The Davis School District Board of Education has three seats up for general election this year, in Districts 1, 2 and 4. Districts 1 and 2 both saw their primary elections canceled, so candidates advanced straight to the general election.
Below are brief profiles of the candidates in each district. This story will be updated with election winners once results are in.
District 1 has incumbent Liz Bertin Mumford pitted against challenger Gary Widders. Mumford has served on the Utah State Board of Education in the past: on the math curriculum review committee and currently on the trust land advisory committee, and has worked as a K-6 enrichment teacher as well. She was elected to her Board of Education seat in District 1 in 2016.
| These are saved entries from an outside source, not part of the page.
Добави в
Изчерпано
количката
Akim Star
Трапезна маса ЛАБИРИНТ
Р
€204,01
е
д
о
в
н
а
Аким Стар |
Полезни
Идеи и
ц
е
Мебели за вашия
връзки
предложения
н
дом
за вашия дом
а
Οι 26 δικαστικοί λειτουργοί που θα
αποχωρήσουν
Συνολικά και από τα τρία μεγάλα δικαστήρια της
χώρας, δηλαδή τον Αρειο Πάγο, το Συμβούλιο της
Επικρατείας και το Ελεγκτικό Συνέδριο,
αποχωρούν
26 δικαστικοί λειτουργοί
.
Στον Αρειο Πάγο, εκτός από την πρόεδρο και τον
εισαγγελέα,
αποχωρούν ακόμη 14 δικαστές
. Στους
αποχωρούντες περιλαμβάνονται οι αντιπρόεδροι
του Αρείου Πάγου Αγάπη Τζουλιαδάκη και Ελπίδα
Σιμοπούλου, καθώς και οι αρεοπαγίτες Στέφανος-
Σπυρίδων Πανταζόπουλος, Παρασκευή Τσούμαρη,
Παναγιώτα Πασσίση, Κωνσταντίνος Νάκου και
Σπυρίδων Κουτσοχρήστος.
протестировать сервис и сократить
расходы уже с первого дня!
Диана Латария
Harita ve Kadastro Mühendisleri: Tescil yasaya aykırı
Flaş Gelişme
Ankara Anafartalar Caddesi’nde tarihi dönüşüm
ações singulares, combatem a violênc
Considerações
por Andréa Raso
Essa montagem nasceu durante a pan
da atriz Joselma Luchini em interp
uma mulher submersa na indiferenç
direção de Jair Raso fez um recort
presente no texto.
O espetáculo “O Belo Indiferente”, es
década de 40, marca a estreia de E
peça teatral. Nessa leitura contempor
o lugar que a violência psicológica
Widders calls himself a fiscal conservative, according to the Standard-Examiner, and wants to lower property taxes by cutting the budget back to its 2015 level.
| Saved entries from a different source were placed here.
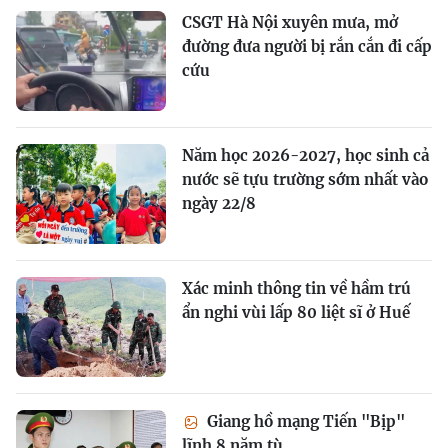
CSGT Hà Nội xuyên mưa, mở
đường đưa người bị rắn cắn đi cấp
cứu
Năm học 2026-2027, học sinh cả
nước sẽ tựu trường sớm nhất vào
ngày 22/8
Xác minh thông tin về hầm trú
ẩn nghi vùi lấp 80 liệt sĩ ở Huế
Giang hồ mạng Tiến "Bịp"
lĩnh 8 năm tù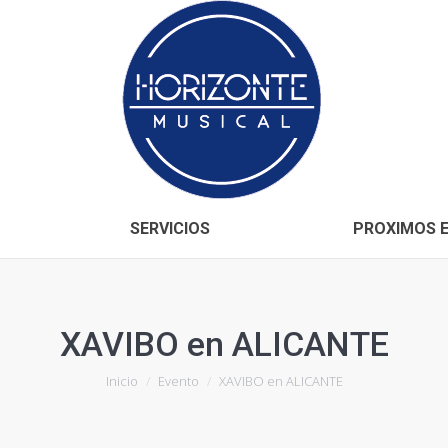
Inicio
CONÓCENOS
SERVICIOS
SERVICIOS
PROXIMOS 
XAVIBO en ALICANTE
Estás aquí:
Inicio
Evento
XAVIBO en ALICANTE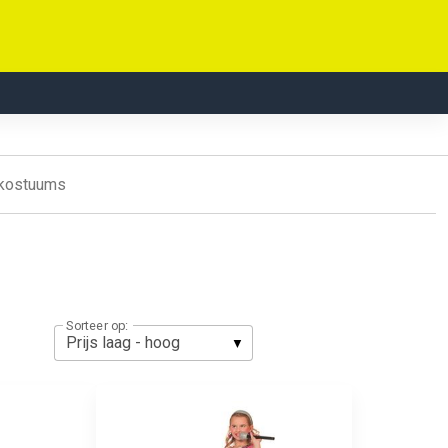
0 kostuums
Sorteer op: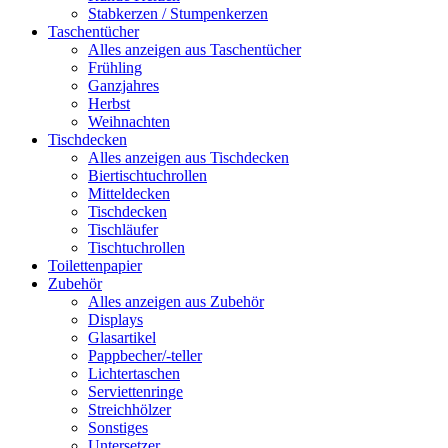
Stabkerzen / Stumpenkerzen
Taschentücher
Alles anzeigen aus Taschentücher
Frühling
Ganzjahres
Herbst
Weihnachten
Tischdecken
Alles anzeigen aus Tischdecken
Biertischtuchrollen
Mitteldecken
Tischdecken
Tischläufer
Tischtuchrollen
Toilettenpapier
Zubehör
Alles anzeigen aus Zubehör
Displays
Glasartikel
Pappbecher/-teller
Lichtertaschen
Serviettenringe
Streichhölzer
Sonstiges
Untersetzer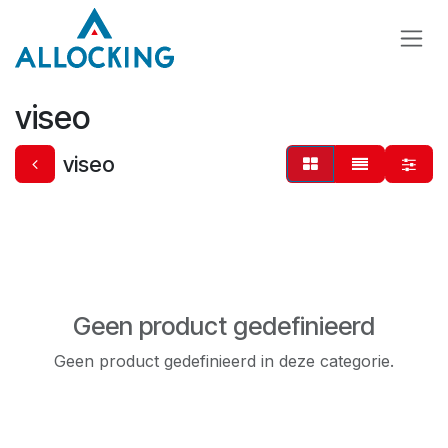
Overslaan naar inhoud
viseo
viseo
Geen product gedefinieerd
Geen product gedefinieerd in deze categorie.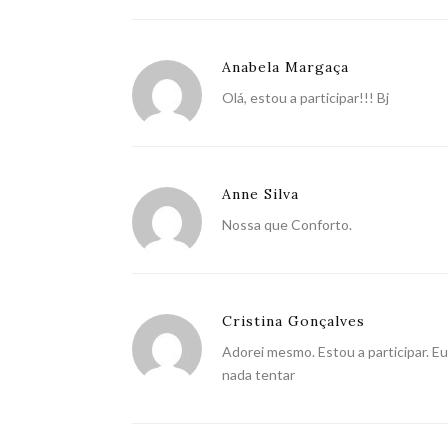
Anabela Margaça
Olá, estou a participar!!! Bj
Anne Silva
Nossa que Conforto.
Cristina Gonçalves
Adorei mesmo. Estou a participar. E
nada tentar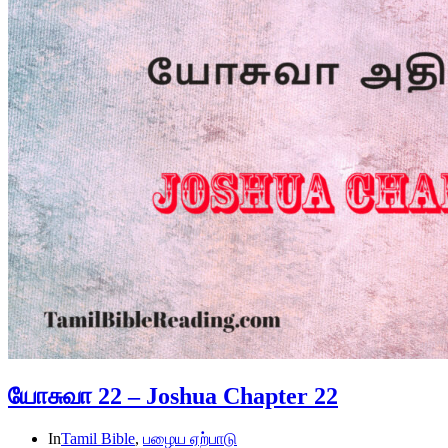
யோசுவா 22 – Joshua Chapter 22
In
Tamil Bible
,
பழைய ஏற்பாடு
In District 2, Amanda Olson opposes incumbent John Robison, with write-in candidate Emilie Daly. Olson’s campaign website outlines her goal, to make changes to an educational system where children have had similar issues across generations.
Robison, current board president, was elected in 2016. He has forty years experience working in the Davis school district as a teacher, counselor, coach, curriculum director and vice principal, according to the Standard-Examiner.
Write-in candidate Daly’s campaign bio decries the lack of student and parent representation on the board. Daly has been vocal in opposing Davis school district’s hybrid class schedule, arguing students need socialization, as reported in KSL TV.
No one filed to oppose incumbent Brigit Gerrard’s seat, but Brittanie Dawn Flint threw her hat in the ring as a write-in candidate.
Gerrard works on the school board, the Davis Technical College Board and the Utah School Board Association. According to her campaign website, she wants to focus on proper teacher compensation and improving mental health for students and teachers.
Flint, who owns Flippers Gymnastics and Cheer in Kaysville, doesn’t have a live campaign website. According to the Standard-Examiner, she has attended school board meetings to advocate for a fully in-person schedule in lieu of the hybrid structure.
Mumford leads Giddens 78.80 percent to 21.20 percent of the vote.
Robison leads Olson 53.16 percent of the vote to 46.84 percent.
Gerrard took the District 4 seat in an uncontested race.